A large review and analysis of the medical literature has found that people who have schizophrenia are three times more likely to smoke than those who do not. Other studies have found that people with psychotic conditions are more likely to smoke, but how smoking is associated with schizophrenia has not been studied. Based on their findings, the authors of this study propose that smoking could be a cause of psychotic illnesses.
The study was published in The Lancet Psychiatry and is what is called a meta-analysis, which means that the authors searched through the medical literature and combined the data from 61 studies of smoking and psychosis that involved 15,000 tobacco users and 273,000 non-users. The study found that 57% of people diagnosed with schizophrenia for the first time were smokers. The study also found that people who were diagnosed for the first time were three times more likely to smoke than those who did not have schizophrenia. Another finding is that daily smokers developed psychotic illness at an earlier age then did people who did not smoke.

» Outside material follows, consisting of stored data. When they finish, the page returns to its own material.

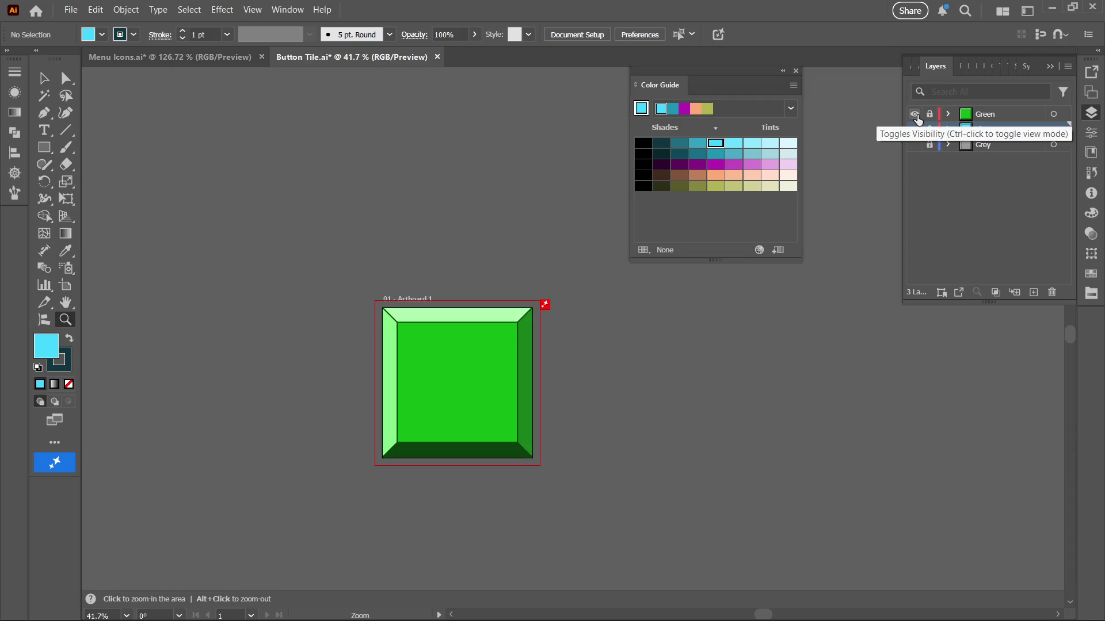
pyautogui.click(913, 130)
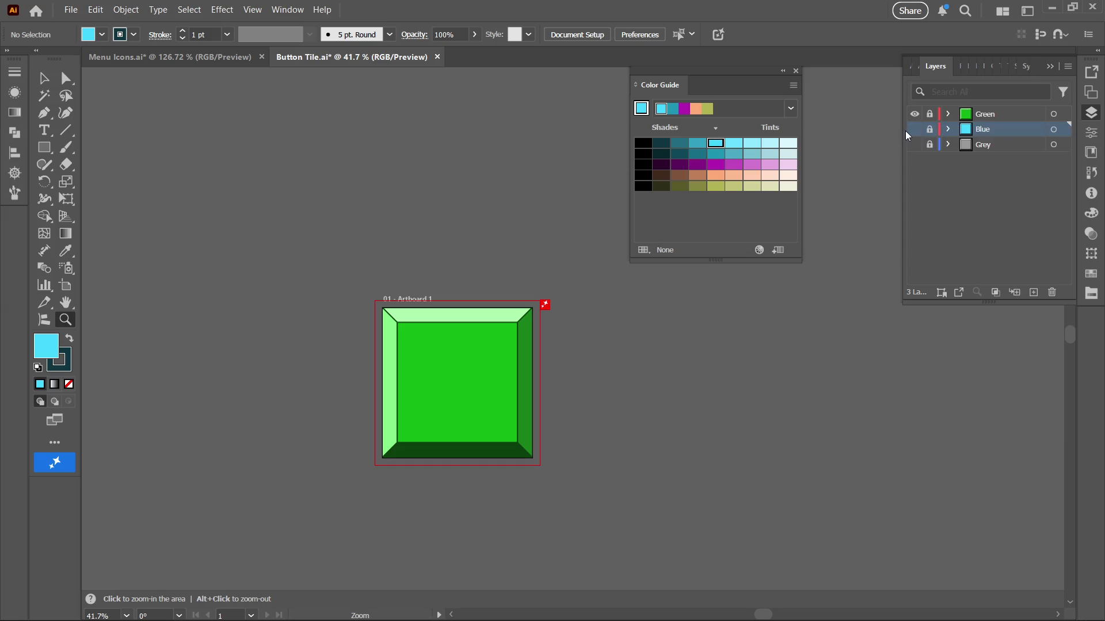
pyautogui.click(913, 129)
pyautogui.press('ctrl+y')
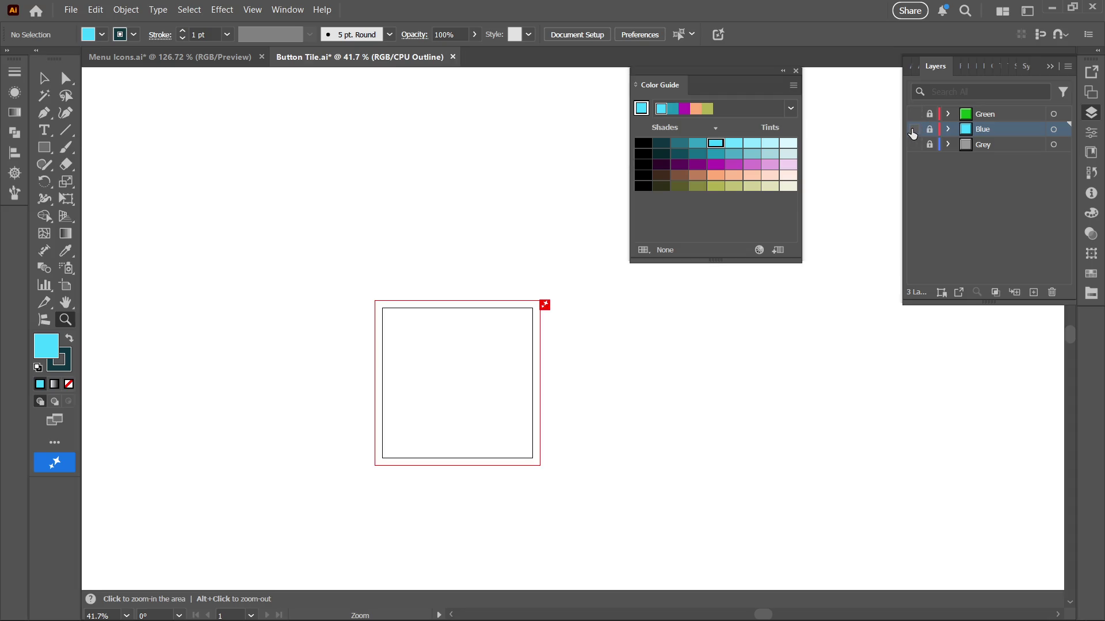
pyautogui.press('ctrl+y')
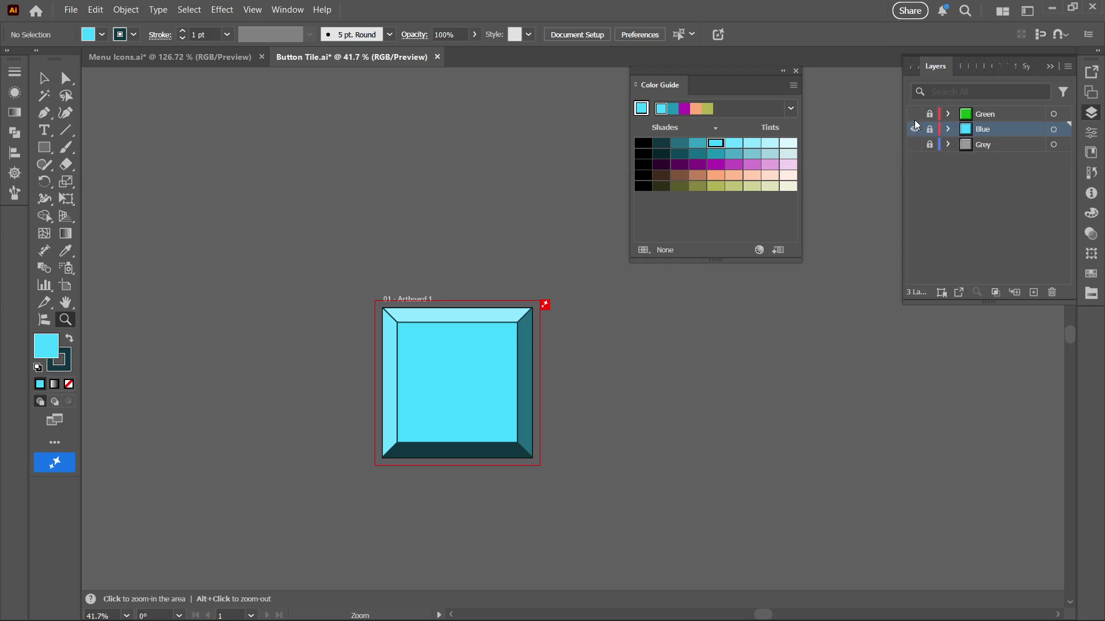
pyautogui.click(915, 129)
pyautogui.click(914, 114)
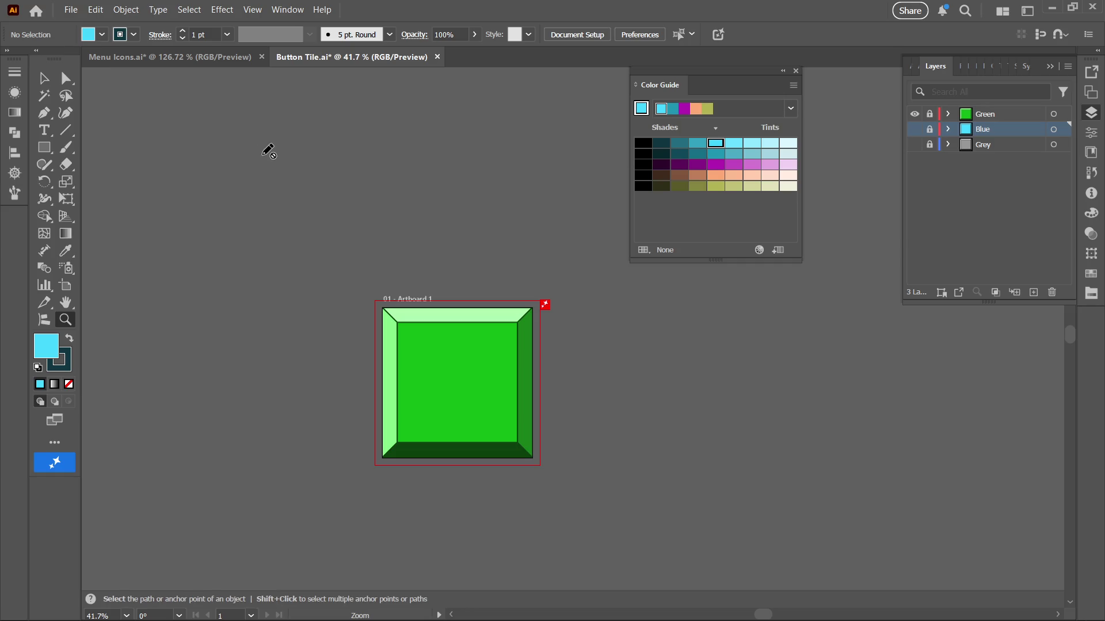
# Save Button Tile.ai and export it as Green Button Tile.png (300 ppi, transparent) to the UI folder
pyautogui.press('ctrl+s')
pyautogui.click(94, 10)
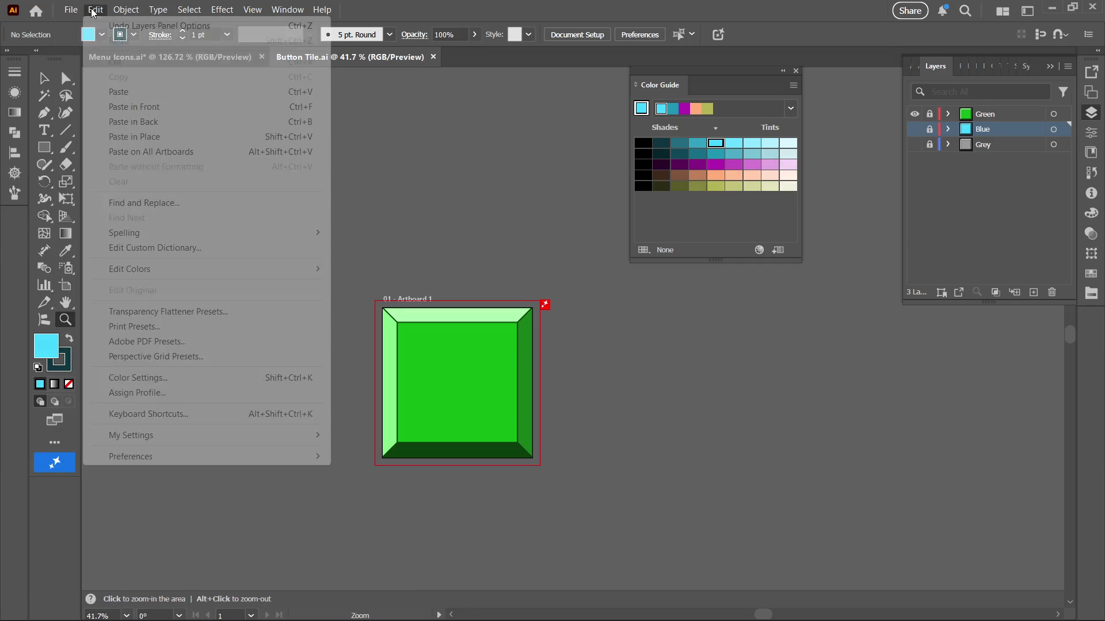
pyautogui.moveTo(61, 15)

Earlier studies of smoking and psychosis noted that people with schizophrenia and similar conditions may smoke to relieve anxiety or distress. They may also self-medicate with nicotine, which has some effects on the brain. One possibility is that heavy cigarette smoking increases levels in the brain of a chemical called dopamine. Dopamine is thought to play a role in schizophrenia.
"Excess dopamine is the best biological explanation we have for psychotic illnesses such as schizophrenia," said Robin M. Murray, one of the authors of the study, in a statement. Murray is professor of psychiatric research at King's College London. "It is possible that nicotine exposure, by increasing the release of dopamine, causes psychosis to develop."